By the time that old bugaboo, the fumble, caught up with Oklahoma's racehorse offense, it was far too late to help the undergunned and overwhelmed Nebraska Cornhuskers in this unusual rematch of the Big Eight co-champions. When Thomas Lott, the Sooner quarterback, was separated from the ball—Oklahoma's first fumble of the night—and it was recovered by Nebraska's Dave Clark at the Sooner 42, less than nine minutes remained in the game. And Oklahoma, after a 17-point third-quarter burst behind the running of Lott and Heisman Trophy winner Billy Sims, held a comfortable 31-17 lead.
In Nebraska's 17-14 victory over the then No. 1-ranked Sooners last Nov. 11 in Lincoln, Oklahoma had fumbled the ball away six times. "We're looking for a little payback," Sims said. "I'm going to run like a crazy man. At least that's what it's going to look like. We're going to throw everything at them."
And that is just what the fourth-ranked Sooners did in their 31-24 victory. Spotting Nebraska an opening-drive touchdown on a 21-yard pass from Tom Sorley to Split End Tim Smith, the Sooners went nowhere the first time they had the ball, but then they went pretty much anywhere they wanted. At times, it seemed they would run clear back to Collins Ave. With Sims running for 45 yards, including the last three, in a 69-yard scoring drive, Oklahoma tied the game at 7-7 late in the first quarter. Subsequently, Lott, who claims he would be much happier as a running back, almost single-handedly provided the Sooners a lead they never gave up.

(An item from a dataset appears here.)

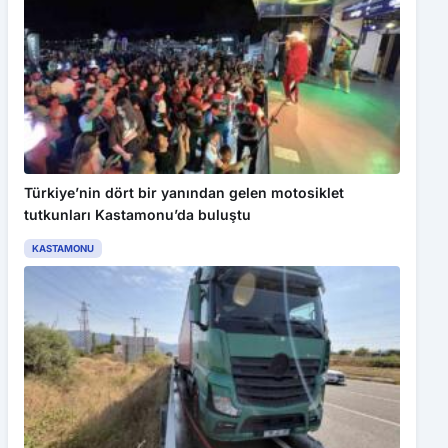
Türkiye’nin dört bir yanından gelen motosiklet
tutkunları Kastamonu’da buluştu
KASTAMONU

In that first game against Nebraska, Lott had thrown but two passes and completed neither. But midway in the second period in Miami he hit Split End Steve Rhodes with a 38-yard toss that put Oklahoma on the Nebraska three. A moment later Lott faked a handoff to half the state of Oklahoma, which had the Nebraska defenders spinning in search of the ball, and ambled nine easy feet for a touchdown.
January 8, 1979
The third quarter was all Sims and Lott, except for an exchange of field goals between Oklahoma's Uwe von Schamann and Nebraska's Billy Todd. Sims, who was to carry 25 times for 134 yards, got his second touchdown on an 11-yard burst. Then Lott, who ran 14 times for 74 yards, put Oklahoma ahead 31-10 on a two-yard keeper with 15 seconds left in the third quarter.
Deciding that they would have to do some scoring without benefit of Oklahoma fumbles, the Cornhuskers brought the score closer to respectability with 9:12 remaining, when workhorse I-Back Rick Berns completed a 78-yard drive with a one-yard plunge.
After Lott coughed up the ball on the Sooner 42 with 8:06 to play, the Huskers drove to the seven where Oklahoma rose up and stopped them. But the Nebraska defense held Oklahoma deep in its territory, forced a punt and the Huskers had one more chance, starting from their own 42. Sorley's pitching plus an interference call against Oklahoma put Nebraska on the two with three seconds left. Sorley lofted the ball to Junior Miller deep in the end zone as the gun sounded. But Oklahoma still had its "payback," and yet another claim went in for the suddenly vacant No. 1 spot.
"We are the best offensive team in the nation," Oklahoma's Coach Barry Switzer said. "And I would say Alabama is the best defensive team in the country. I do not know who deserves to be ranked No. 1, but we are as good as anybody." Especially when the Sooners manage to hang on to the football.